YOUR ASSIGNMENT:
You are asked to copy the entire listing exactly, apart from its pictures.
[[ RECORDS SUPPLIED open ]]
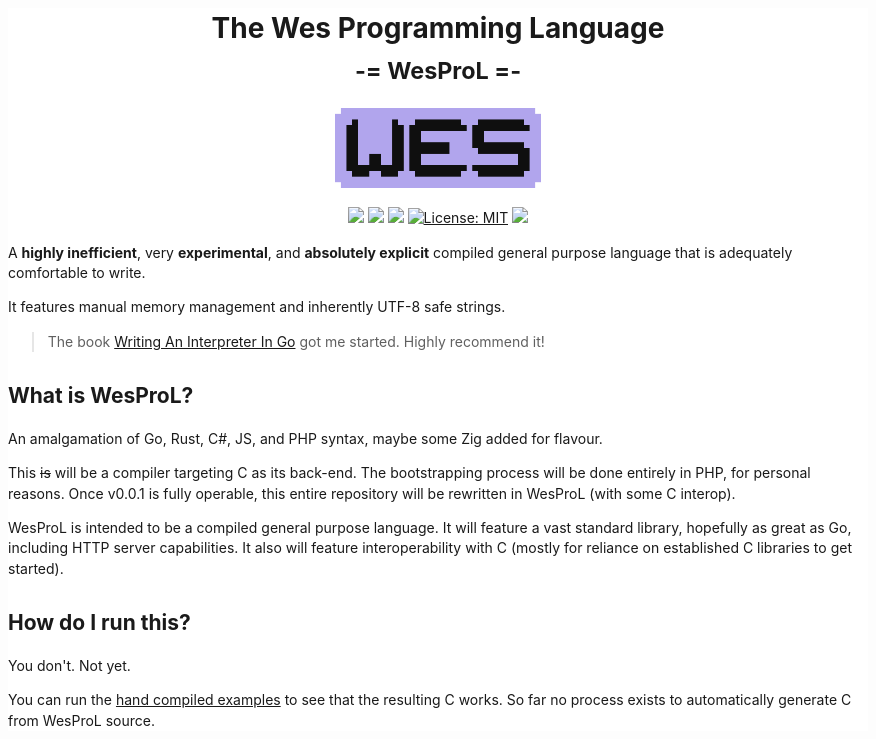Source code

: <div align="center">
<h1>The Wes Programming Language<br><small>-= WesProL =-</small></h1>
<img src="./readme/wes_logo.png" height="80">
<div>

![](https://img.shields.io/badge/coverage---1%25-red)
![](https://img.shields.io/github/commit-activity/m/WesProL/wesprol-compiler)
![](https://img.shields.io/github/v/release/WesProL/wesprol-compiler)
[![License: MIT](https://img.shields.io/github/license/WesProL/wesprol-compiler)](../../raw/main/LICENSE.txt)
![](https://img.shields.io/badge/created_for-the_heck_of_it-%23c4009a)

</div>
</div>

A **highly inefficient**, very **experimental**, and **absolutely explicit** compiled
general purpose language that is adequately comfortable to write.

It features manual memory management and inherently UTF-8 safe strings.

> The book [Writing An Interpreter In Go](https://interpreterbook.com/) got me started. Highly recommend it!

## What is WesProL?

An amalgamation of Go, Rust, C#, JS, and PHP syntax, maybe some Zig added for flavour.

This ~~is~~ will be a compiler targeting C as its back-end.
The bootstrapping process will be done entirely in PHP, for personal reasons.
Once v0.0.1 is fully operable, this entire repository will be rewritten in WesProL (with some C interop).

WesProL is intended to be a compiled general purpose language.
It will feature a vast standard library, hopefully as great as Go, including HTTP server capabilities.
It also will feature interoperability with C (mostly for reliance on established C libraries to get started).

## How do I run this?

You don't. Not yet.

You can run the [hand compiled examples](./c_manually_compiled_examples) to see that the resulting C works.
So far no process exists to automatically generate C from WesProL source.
[[ RECORDS SUPPLIED closed ]]
EXPECTED ANSWER:
Source code

: <div align="center">
<h1>The Wes Programming Language<br><small>-= WesProL =-</small></h1>
<img src="./readme/wes_logo.png" height="80">
<div>

![](https://img.shields.io/badge/coverage---1%25-red)
![](https://img.shields.io/github/commit-activity/m/WesProL/wesprol-compiler)
![](https://img.shields.io/github/v/release/WesProL/wesprol-compiler)
[![License: MIT](https://img.shields.io/github/license/WesProL/wesprol-compiler)](../../raw/main/LICENSE.txt)
![](https://img.shields.io/badge/created_for-the_heck_of_it-%23c4009a)

</div>
</div>

A **highly inefficient**, very **experimental**, and **absolutely explicit** compiled
general purpose language that is adequately comfortable to write.

It features manual memory management and inherently UTF-8 safe strings.

> The book [Writing An Interpreter In Go](https://interpreterbook.com/) got me started. Highly recommend it!

## What is WesProL?

An amalgamation of Go, Rust, C#, JS, and PHP syntax, maybe some Zig added for flavour.

This ~~is~~ will be a compiler targeting C as its back-end.
The bootstrapping process will be done entirely in PHP, for personal reasons.
Once v0.0.1 is fully operable, this entire repository will be rewritten in WesProL (with some C interop).

WesProL is intended to be a compiled general purpose language.
It will feature a vast standard library, hopefully as great as Go, including HTTP server capabilities.
It also will feature interoperability with C (mostly for reliance on established C libraries to get started).

## How do I run this?

You don't. Not yet.

You can run the [hand compiled examples](./c_manually_compiled_examples) to see that the resulting C works.
So far no process exists to automatically generate C from WesProL source.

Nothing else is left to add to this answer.